Am 2. Mai 2025 hat die irische Datenschutzbehörde (DPC) ein Bußgeld in Höhe von 530 Millionen Euro gegen TikTok verhängt. Grund dafür ist die unzulässige Übermittlung europäischer Nutzendaten nach China, ohne dabei ein mit der DSGVO vergleichbares Schutzniveau zu gewährleisten. Dieser Beitrag beleuchtet die wesentlichen Kritikpunkte der DPC und erklärt, worauf internationale Konzerne beim grenzüberschreitenden Datentransfer besonders achten müssen.

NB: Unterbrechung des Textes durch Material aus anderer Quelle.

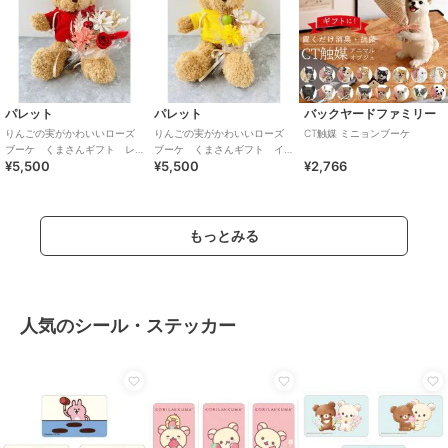
パレット
パレット
バックヤードファミリー
りんごの実がかわいいローズ
りんごの実がかわいいローズ
CT触媒 ミニョンブーケ
ブーケ くまさんギフト レ
ブーケ くまさんギフト イ
¥5,500
¥5,500
¥2,766
ッドブーケ
エローブーケ
もっとみる
人気のシール・ステッカー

Datenübermittlung nach China von TikTok
Die DPC stellte fest, dass Mitarbeitende von TikTok in China per Fernzugriff auf personenbezogene Daten von Nutzer*innen aus EU-Ländern zugreifen konnten. Ein solcher Fernzugriff aus einem Drittland gilt im Sinne der DSGVO als Datenübermittlung.
Obwohl TikTok EU-Standardvertragsklauseln (SCCs) abgeschlossen und ein Transfer Impact Assessment (TIA) durchgeführt hatte, kam die Untersuchung der DPC zu dem Schluss, dass das Unternehmen kein mit der DSGVO vergleichbares Schutzniveau gewährleisten konnte.

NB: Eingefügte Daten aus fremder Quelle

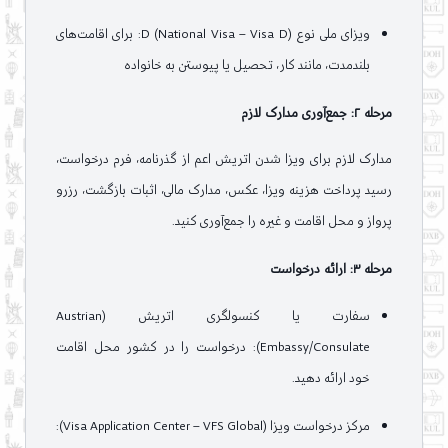
ویزای ملی نوع D (National Visa – Visa D): برای اقامت‌های
بلندمدت، مانند کار، تحصیل یا پیوستن به خانواده
مرحله ۲: جمع‌آوری مدارک لازم
مدارک لازم برای ویزا شدن اتریش اعم از گذرنامه، فرم درخواست،
رسید پرداخت هزینه ویزا، عکس، مدارک مالی، اثبات بازگشت، رزرو
پرواز و محل اقامت و غیره را جمع‌آوری کنید.
مرحله ۳: ارائه درخواست
سفارت یا کنسولگری اتریش (Austrian
Embassy/Consulate): درخواست را در کشور محل اقامت
خود ارائه دهید.
مرکز درخواست ویزا (Visa Application Center – VFS Global):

TikTok betonte, niemals Anfragen chinesischer Behörden zu europäischen Nutzerdaten erhalten oder entsprechende Daten weitergegeben zu haben. Aus Sicht der DPC reichen solche Erklärungen jedoch nicht aus: Der Schutz personenbezogener Daten endet nicht mit Absichtserklärungen – entscheidend ist, ob ein tatsächlicher Zugriff durch Dritte wirksam ausgeschlossen und rechtlich abgesichert ist.
DPC: Kein vergleichbares Schutzniveau in China
TikTok stützte sich beim internationalen Datentransfer auf SCCs – ein gängiges Instrument zur Absicherung von Datenübermittlungen nach der DSGVO – und führte zusätzlich ein TIA durch. Bemerkenswert ist, dass TikToks eigene TIA zu dem Ergebnis kam, dass das chinesische Recht kein mit der DSGVO vergleichbares Schutzniveau für personenbezogene Daten europäischer Nutzer*innen bietet.

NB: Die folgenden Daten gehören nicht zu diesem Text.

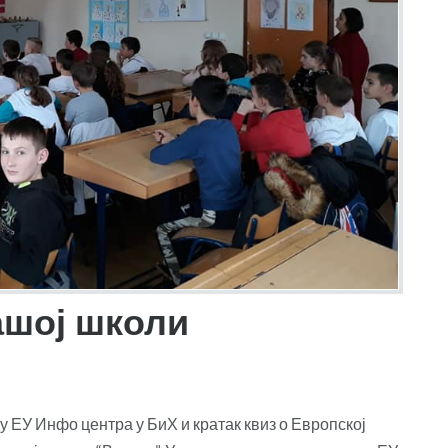
ашој школи
 ЕУ Инфо центра у БиХ и кратак квиз о Европској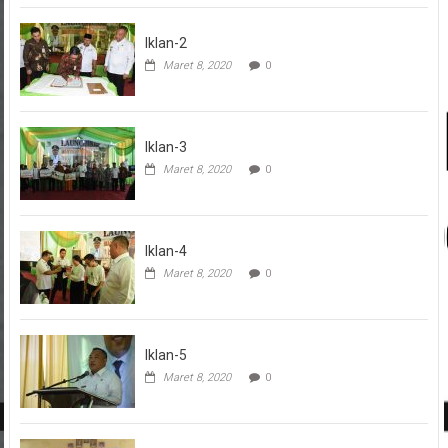
Iklan-2
Maret 8, 2020
0
Iklan-3
Maret 8, 2020
0
Iklan-4
Maret 8, 2020
0
Iklan-5
Maret 8, 2020
0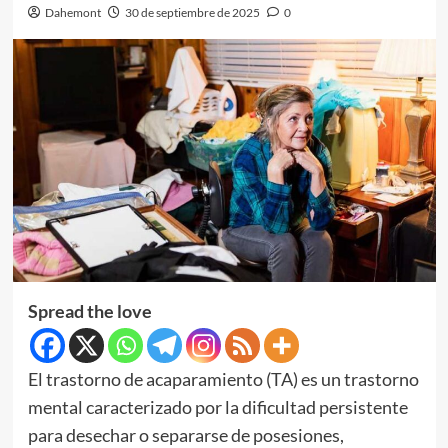
Dahemont
30 de septiembre de 2025
0
Spread the love
El trastorno de acaparamiento (TA) es un trastorno
mental caracterizado por la dificultad persistente
para desechar o separarse de posesiones,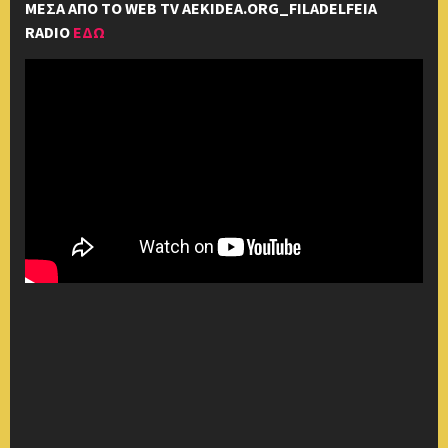
ΜΕΣΑ ΑΠΟ ΤΟ WEB TV AEKIDEA.ORG_FILADELFEIA
RADIO
ΕΔΩ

TikTok argumentierte daher, keine Daten in China zu speichern, sondern lediglich in den USA, Singapur und Malaysia – der Fernzugriff durch Mitarbeitende in China sei zulässig und unterliege allerdings nicht dem chinesischen Recht.
Die DPC siehe jedoch, dass der Fernzugriff auf personenbezogene Daten aus einem Drittland im Ergebnis wie eine Datenübermittlung zu behandeln sei – und unterliege daher denselben Schutzanforderungen wie eine physische Speicherung im Drittland.
Die Behörde kritisierte insbesondere, dass TikTok nicht ausreichend geprüft habe, ob die eingesetzten Schutzmechanismen – die SCCs – im chinesischen Rechtsumfeld tatsächlich wirksam sind. Denn Gesetze wie das Anti-Terror-Gesetz, das Spionageabwehrgesetz, das Cybersecurity-Gesetz und das Gesetz über nationale Nachrichtendienste ermöglichen chinesischen Behörden umfassenden Zugriff auf Daten – ohne transparente Verfahren oder effektiven Rechtsschutz.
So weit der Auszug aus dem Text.